▶ [WHAT TO WORK ON] Rewrite the rows from the beginning through the line containing "Time indicated: 10:38", changing every "Calibration log line" to "Calibration entry" and keeping everything else unchanged.

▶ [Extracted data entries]
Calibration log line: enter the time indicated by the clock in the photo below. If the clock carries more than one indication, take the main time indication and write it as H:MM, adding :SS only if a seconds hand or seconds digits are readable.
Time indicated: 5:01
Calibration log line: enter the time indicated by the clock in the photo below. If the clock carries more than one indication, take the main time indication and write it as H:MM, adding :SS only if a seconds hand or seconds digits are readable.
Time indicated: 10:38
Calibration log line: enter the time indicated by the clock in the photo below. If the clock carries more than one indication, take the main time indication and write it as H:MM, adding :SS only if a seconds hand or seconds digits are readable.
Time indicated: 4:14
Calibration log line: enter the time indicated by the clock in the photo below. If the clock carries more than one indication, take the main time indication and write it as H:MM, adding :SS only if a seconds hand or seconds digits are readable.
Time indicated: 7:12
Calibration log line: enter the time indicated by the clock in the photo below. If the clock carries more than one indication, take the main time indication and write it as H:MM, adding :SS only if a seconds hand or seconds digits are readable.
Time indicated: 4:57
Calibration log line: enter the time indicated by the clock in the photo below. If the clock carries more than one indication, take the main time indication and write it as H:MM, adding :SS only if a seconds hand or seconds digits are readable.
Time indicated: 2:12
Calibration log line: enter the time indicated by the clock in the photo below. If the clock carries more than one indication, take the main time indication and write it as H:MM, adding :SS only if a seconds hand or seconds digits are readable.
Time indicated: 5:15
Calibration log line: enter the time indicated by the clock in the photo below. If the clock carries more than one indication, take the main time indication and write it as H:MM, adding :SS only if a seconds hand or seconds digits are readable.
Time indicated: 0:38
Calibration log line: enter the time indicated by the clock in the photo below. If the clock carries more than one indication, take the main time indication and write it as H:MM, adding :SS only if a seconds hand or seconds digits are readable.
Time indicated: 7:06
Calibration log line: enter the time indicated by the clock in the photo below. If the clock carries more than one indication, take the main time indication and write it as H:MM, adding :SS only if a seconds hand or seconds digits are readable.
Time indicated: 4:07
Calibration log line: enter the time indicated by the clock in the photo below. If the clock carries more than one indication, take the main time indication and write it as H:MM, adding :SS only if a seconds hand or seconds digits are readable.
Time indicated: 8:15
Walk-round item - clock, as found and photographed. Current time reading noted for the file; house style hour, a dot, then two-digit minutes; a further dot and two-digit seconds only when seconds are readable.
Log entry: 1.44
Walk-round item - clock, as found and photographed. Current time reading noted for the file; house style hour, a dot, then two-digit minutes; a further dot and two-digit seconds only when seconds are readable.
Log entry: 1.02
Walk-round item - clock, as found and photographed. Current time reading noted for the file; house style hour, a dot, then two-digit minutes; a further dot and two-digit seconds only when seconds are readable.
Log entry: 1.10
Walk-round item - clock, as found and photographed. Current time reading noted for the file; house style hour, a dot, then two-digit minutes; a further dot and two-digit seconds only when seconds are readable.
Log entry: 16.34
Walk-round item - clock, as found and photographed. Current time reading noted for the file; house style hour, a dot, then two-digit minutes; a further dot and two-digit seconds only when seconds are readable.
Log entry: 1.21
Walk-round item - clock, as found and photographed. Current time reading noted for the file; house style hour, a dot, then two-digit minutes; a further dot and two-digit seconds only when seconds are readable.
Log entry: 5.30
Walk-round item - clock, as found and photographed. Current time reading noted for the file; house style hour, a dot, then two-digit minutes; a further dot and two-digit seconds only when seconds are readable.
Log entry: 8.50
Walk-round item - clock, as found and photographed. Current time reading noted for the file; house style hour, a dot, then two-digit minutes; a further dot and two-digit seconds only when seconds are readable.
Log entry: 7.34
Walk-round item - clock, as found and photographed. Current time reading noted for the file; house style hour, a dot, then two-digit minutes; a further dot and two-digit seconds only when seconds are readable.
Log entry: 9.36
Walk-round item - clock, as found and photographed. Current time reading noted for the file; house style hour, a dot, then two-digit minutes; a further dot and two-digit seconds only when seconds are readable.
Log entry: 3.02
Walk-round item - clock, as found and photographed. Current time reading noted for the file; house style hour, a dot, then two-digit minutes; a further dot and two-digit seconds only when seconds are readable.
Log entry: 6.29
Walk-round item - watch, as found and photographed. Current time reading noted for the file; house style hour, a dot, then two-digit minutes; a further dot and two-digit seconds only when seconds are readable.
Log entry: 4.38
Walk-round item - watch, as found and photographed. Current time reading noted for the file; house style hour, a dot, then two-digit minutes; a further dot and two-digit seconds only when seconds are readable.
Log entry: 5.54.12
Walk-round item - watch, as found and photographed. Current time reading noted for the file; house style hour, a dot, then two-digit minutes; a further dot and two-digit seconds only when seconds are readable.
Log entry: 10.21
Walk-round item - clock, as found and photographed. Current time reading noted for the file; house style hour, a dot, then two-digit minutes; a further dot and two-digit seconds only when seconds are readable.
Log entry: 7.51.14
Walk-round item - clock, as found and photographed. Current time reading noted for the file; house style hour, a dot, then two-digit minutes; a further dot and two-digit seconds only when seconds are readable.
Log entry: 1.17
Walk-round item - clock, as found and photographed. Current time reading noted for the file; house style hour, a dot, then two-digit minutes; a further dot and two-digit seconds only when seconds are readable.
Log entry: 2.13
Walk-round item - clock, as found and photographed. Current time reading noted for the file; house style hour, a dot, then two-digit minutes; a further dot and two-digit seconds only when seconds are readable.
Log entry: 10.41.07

▶ [SOLUTION FOR THIS EXERCISE]
Calibration entry: enter the time indicated by the clock in the photo below. If the clock carries more than one indication, take the main time indication and write it as H:MM, adding :SS only if a seconds hand or seconds digits are readable.
Time indicated: 5:01
Calibration entry: enter the time indicated by the clock in the photo below. If the clock carries more than one indication, take the main time indication and write it as H:MM, adding :SS only if a seconds hand or seconds digits are readable.
Time indicated: 10:38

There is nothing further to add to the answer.